Craig went on to recount reports he had heard that the 2nd Brigade had been sent to reinforce the French and British after two days rest and with barely 1000 men left.
"They were told that as they put in such good work the first day that it was a post of honour they were being sent there," Craig wrote.
"When they arrived I believe it was as bad as when we landed. The French are fair squibs, worse than Ricketts. Our boys advanced to where the French and British were."
"The brigadier came along and called out 'Come on Australians, show these French and British beggars how to fight.' That was enough. They jumped out of the trenches and charged. They left the French and British behind but the Australians got shot down like rabbits. I believe there is only about 200 of the 2nd Brigade left on the field and not one officer."
Craig was obviously proud of the Australian contribution and fighting skills.
"Well Ken, I suppose you are tired of reading this and think I am boasting of ourselves too much but everybody calls us the 'White Gurkhas'. A Tommy told me that a Seat of Gold was not good enough for the Australians to sit upon. When you receive this I will be right in it again."
Harold Gordon Craig was sent back to Gallipoli where he was severely wounded by an exploding bomb during an attack on the German officers' trench on 7 August. He died the next day on 8 August 1915 on a hospital ship and was buried at sea.
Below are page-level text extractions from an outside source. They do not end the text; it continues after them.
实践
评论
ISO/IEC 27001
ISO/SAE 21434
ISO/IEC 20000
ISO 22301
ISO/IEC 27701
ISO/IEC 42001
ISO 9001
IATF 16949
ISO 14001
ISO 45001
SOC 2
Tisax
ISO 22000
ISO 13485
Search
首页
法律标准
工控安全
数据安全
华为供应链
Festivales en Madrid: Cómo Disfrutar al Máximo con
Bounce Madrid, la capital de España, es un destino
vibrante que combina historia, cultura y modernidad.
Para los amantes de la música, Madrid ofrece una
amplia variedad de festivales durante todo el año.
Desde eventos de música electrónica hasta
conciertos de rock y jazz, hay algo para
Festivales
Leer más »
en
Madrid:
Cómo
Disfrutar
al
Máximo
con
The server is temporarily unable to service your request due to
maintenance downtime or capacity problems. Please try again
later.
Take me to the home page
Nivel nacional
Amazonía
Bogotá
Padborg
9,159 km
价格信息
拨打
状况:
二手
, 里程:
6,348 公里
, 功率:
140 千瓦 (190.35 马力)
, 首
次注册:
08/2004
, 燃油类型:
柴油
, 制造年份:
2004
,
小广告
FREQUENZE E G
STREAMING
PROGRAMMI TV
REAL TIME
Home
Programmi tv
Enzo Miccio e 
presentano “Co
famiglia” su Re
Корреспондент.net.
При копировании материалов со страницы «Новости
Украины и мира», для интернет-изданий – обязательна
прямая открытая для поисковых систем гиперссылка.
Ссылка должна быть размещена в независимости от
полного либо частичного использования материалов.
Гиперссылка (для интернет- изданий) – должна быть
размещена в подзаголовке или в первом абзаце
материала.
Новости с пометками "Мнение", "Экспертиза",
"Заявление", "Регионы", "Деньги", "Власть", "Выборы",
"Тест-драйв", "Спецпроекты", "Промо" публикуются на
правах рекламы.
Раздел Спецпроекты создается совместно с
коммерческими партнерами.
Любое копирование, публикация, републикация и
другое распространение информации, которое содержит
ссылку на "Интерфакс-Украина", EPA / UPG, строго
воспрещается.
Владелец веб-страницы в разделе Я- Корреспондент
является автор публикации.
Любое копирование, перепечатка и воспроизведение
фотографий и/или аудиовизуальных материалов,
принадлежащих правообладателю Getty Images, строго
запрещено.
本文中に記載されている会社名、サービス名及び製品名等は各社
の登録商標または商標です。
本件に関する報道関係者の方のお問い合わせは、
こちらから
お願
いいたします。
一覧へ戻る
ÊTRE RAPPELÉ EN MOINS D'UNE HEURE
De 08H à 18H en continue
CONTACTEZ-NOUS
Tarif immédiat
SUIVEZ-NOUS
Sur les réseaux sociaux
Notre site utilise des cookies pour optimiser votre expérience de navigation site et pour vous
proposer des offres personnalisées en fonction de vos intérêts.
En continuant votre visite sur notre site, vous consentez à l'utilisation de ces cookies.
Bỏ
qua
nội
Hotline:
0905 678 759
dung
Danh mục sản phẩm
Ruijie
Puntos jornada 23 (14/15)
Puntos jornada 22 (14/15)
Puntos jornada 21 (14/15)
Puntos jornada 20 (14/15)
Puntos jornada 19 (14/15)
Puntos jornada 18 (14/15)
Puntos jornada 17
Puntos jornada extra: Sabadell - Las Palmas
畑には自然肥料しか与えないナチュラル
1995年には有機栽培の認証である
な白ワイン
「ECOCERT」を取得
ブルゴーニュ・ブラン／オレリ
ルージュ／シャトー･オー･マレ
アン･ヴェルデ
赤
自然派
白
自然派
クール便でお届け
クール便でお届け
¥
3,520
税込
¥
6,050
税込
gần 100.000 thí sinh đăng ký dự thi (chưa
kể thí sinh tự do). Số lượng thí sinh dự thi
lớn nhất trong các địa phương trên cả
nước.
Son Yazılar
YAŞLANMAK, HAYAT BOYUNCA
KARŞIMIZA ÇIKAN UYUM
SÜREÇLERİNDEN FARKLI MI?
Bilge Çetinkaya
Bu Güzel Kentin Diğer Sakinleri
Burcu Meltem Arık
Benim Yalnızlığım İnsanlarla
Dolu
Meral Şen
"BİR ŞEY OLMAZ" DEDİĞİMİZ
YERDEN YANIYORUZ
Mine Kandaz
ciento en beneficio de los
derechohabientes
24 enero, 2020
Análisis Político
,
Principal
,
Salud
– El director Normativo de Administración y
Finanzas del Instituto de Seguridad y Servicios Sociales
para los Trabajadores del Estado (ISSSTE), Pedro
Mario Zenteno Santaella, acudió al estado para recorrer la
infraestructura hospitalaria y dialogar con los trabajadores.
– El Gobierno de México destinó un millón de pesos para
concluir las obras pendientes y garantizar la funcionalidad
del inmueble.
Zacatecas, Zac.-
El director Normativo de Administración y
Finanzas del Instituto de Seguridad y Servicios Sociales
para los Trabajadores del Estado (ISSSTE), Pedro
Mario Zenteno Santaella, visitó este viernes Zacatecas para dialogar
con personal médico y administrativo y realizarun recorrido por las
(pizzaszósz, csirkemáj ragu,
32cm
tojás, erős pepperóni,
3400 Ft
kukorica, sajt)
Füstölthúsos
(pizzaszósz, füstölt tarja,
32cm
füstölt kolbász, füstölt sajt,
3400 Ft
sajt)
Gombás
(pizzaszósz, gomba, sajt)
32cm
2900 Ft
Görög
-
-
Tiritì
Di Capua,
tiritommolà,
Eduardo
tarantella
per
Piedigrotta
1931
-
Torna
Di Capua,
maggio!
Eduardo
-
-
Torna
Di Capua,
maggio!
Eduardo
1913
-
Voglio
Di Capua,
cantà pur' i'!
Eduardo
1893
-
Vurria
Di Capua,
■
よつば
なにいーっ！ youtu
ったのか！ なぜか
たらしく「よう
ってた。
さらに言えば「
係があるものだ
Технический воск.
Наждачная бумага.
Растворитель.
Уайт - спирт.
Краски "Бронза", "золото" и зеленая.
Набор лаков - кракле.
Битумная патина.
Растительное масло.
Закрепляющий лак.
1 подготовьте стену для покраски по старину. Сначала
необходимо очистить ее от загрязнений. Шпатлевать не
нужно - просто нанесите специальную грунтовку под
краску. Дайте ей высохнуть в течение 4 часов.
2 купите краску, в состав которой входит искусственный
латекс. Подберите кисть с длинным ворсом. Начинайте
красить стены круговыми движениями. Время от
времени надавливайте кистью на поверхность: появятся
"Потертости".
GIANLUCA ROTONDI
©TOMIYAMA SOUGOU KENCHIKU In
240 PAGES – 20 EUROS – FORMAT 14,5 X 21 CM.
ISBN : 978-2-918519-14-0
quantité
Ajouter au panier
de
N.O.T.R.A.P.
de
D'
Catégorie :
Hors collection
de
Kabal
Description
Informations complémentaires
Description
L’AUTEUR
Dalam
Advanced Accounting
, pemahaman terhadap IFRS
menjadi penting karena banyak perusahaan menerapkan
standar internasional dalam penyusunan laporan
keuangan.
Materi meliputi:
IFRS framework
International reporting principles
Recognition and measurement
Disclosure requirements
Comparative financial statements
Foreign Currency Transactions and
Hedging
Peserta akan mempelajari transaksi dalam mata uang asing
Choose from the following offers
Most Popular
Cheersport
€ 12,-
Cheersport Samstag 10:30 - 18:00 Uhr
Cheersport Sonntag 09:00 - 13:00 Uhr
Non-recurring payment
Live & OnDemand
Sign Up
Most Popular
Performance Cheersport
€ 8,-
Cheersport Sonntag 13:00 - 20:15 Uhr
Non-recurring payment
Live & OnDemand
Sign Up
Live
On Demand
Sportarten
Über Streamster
He is commemorated at the Lone Pine Memorial at Gallipoli which is dedicated to
"the glory of God and in lasting memorial of 3268 Australian soldiers who fought on Gallipoli in 1915 and have no known graves, and 456 New Zealand soldiers whose names are not recorded in other areas of the Peninsula but who fell in the Anzac area and have no known graves; and also of 960 Australians and 252 New Zealanders who, fighting on Gallipoli in 1915, incurred mortal wounds or sickness and found burial at sea."